● Task:
Among the entries below, how many lines contain the string "your"? Only the number is wanted.

● Data records:
==================================================

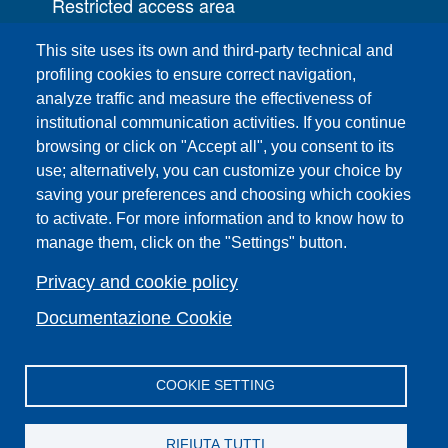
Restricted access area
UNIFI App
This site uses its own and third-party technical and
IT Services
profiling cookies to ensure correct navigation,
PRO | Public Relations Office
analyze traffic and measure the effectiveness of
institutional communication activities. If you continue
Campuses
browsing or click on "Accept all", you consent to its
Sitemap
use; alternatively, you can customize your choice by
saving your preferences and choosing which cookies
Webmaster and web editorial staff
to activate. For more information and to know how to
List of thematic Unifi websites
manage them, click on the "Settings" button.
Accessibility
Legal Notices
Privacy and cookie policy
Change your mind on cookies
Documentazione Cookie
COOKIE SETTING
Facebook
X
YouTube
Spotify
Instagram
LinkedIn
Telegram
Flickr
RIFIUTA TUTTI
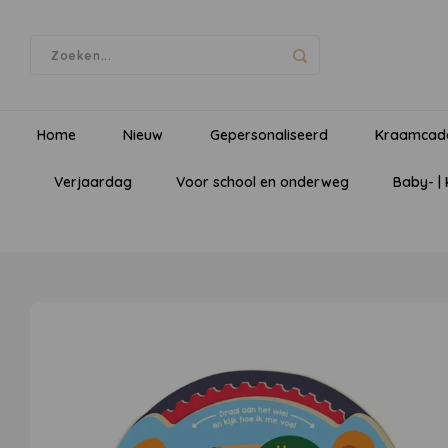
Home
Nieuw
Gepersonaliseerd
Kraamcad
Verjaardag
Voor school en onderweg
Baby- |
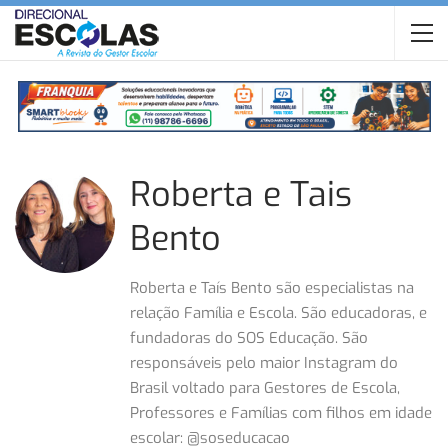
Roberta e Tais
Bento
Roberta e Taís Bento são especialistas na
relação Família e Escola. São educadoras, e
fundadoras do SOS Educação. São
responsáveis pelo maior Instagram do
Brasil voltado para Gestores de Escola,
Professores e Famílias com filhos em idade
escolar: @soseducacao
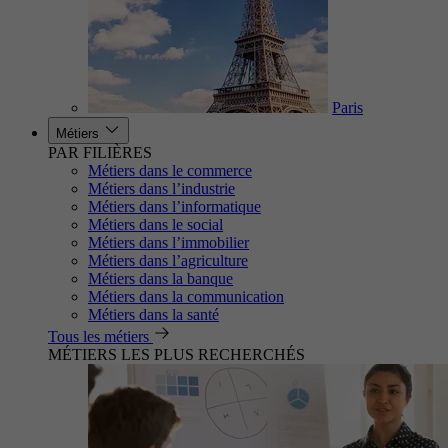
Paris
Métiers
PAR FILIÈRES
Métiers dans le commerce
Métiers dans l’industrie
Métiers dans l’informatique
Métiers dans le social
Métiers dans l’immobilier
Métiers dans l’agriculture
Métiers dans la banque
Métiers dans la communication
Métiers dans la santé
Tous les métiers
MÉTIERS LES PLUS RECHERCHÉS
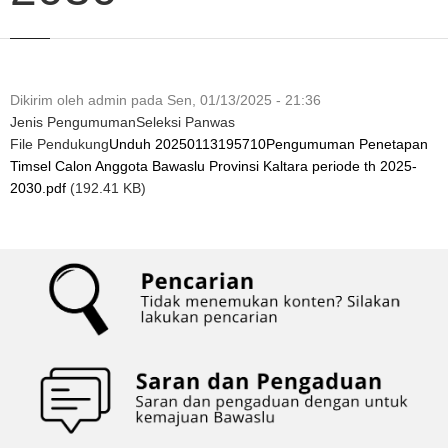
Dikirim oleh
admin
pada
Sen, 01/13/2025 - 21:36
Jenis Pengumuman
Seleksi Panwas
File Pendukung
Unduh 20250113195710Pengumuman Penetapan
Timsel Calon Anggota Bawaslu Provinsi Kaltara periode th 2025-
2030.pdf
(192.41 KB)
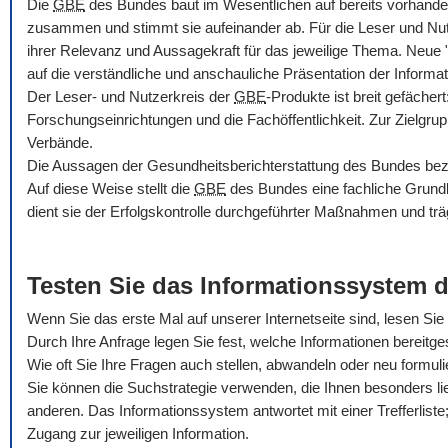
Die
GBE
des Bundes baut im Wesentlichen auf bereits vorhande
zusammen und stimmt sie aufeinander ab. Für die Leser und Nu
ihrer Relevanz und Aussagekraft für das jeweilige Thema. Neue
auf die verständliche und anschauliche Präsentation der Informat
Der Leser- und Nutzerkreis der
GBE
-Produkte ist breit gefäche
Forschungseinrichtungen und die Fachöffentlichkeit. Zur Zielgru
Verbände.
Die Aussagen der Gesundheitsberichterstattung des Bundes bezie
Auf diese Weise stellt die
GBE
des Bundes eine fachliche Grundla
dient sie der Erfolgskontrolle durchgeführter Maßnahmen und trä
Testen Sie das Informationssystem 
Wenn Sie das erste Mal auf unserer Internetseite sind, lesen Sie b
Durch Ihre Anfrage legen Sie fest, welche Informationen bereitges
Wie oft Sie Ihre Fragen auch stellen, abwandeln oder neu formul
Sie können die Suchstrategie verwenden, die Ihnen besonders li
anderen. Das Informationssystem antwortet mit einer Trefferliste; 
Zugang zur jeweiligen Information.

==================================================

● Solved problem:
3